MCX Gold Mini prices move in lockstep with international COMEX gold, converted to Rupees at the prevailing USD/INR rate. A 1% move in COMEX gold or a 1% move in USD/INR each translates into approximately 1% move in Gold Mini. This dual exposure means Indian traders effectively hold a position in both the international gold market and the Indian Rupee simultaneously — a characteristic that separates Gold Mini from most other asset classes available to retail investors.
Gold Mini (100g) and Gold Standard (1 kg) track the same underlying price — COMEX gold converted to INR. The key difference is position sizing. Gold Mini suits traders with ₹25,000–₹1 lakh capital who want active intraday or short-term swing trading. The standard 1 kg contract is more capital efficient for larger traders due to tighter bid-ask spreads and higher liquidity. When Gold Mini bid-ask spreads widen on low-volume days, the cost of entry and exit is proportionally higher than on the standard contract.
Gold Mini (100g) gives you 1/10th the exposure of the standard Gold contract (1 kg). Same price, same formula — only capital at risk per lot changes.
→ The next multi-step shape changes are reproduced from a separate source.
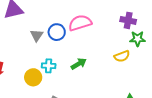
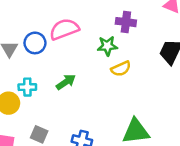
green star: (138, 39) -> (107, 46), moved

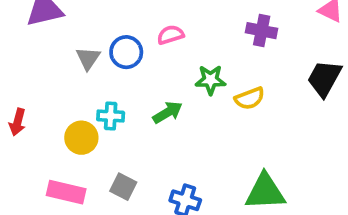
pink semicircle: (64, 29) -> (170, 35), size x0.6
green star: (107, 46) -> (211, 80), moved

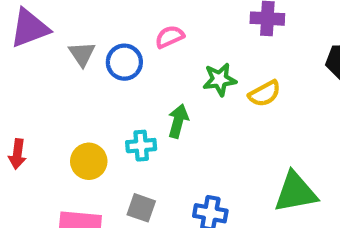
gray triangle: (88, 58) -> (82, 54), moved
green arrow: (168, 112) -> (178, 121), turned -36
cyan cross: (111, 116) -> (141, 146), moved

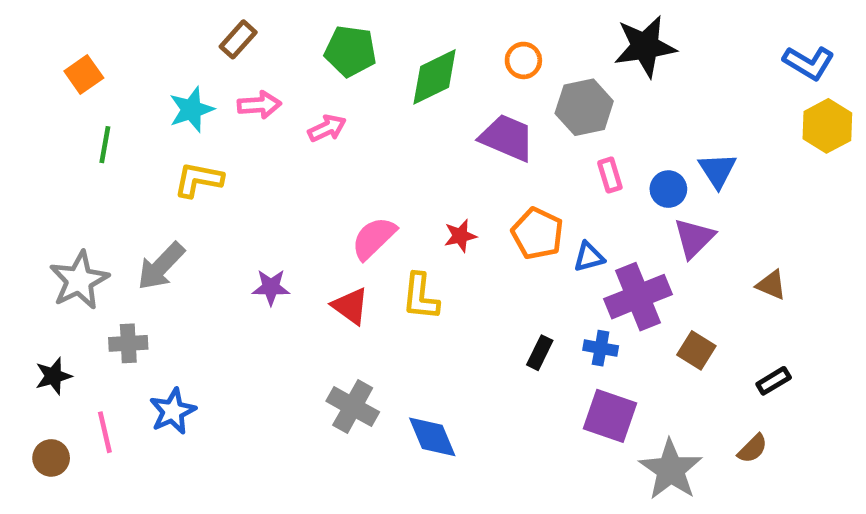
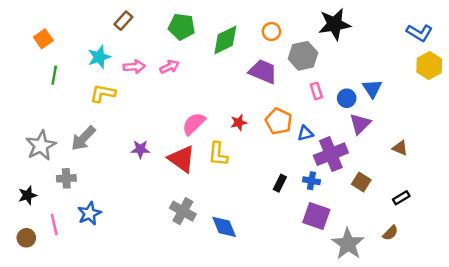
pink arrow: (259, 105) -> (134, 67), moved
red triangle: (350, 306) -> (182, 159), size x1.4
Gold Mini is ideal for scaling into positions gradually. A common retail strategy is to build a position across 3-5 Gold Mini lots instead of one large standard lot, allowing better averaging and risk management. Key technical levels to watch include COMEX round numbers ($2,900, $3,000, $3,100 per ounce) which often act as strong support and resistance zones that directly translate to MCX Gold Mini prices at any given USD/INR rate.
Gold Mini expires on the last calendar day of each contract month. Traders must either square off their position before expiry or roll it forward to the next active contract. Rollover typically happens 3–5 days before expiry when open interest in the near-month contract starts declining. The rollover cost — the spread between the near and next-month Gold Mini contract — is typically ₹50–₹200 per 10g, reflecting storage, interest, and convenience yield.
Gold Mini is not only a speculative instrument. Small jewellers, bullion dealers, and goldsmith businesses across India use MCX Gold Mini contracts to hedge against adverse price movements between the time they purchase raw gold and deliver finished jewellery to clients. A jeweller who receives a bulk order at today's gold rate but will take delivery payment in 30 days faces price risk — if gold rises ₹1,000/10g before delivery, his margin is wiped out. Buying 1–2 Gold Mini lots as a hedge locks in his effective cost. The 100g lot size maps directly to common physical gold transaction quantities in the Indian trade, making it the most practically sized hedging instrument for small business participants.
Risk Disclaimer: Commodity futures trading involves substantial risk of loss. The data and analysis on MCX Trends are for educational purposes only and do not constitute investment advice. Always consult a SEBI-registered investment advisor.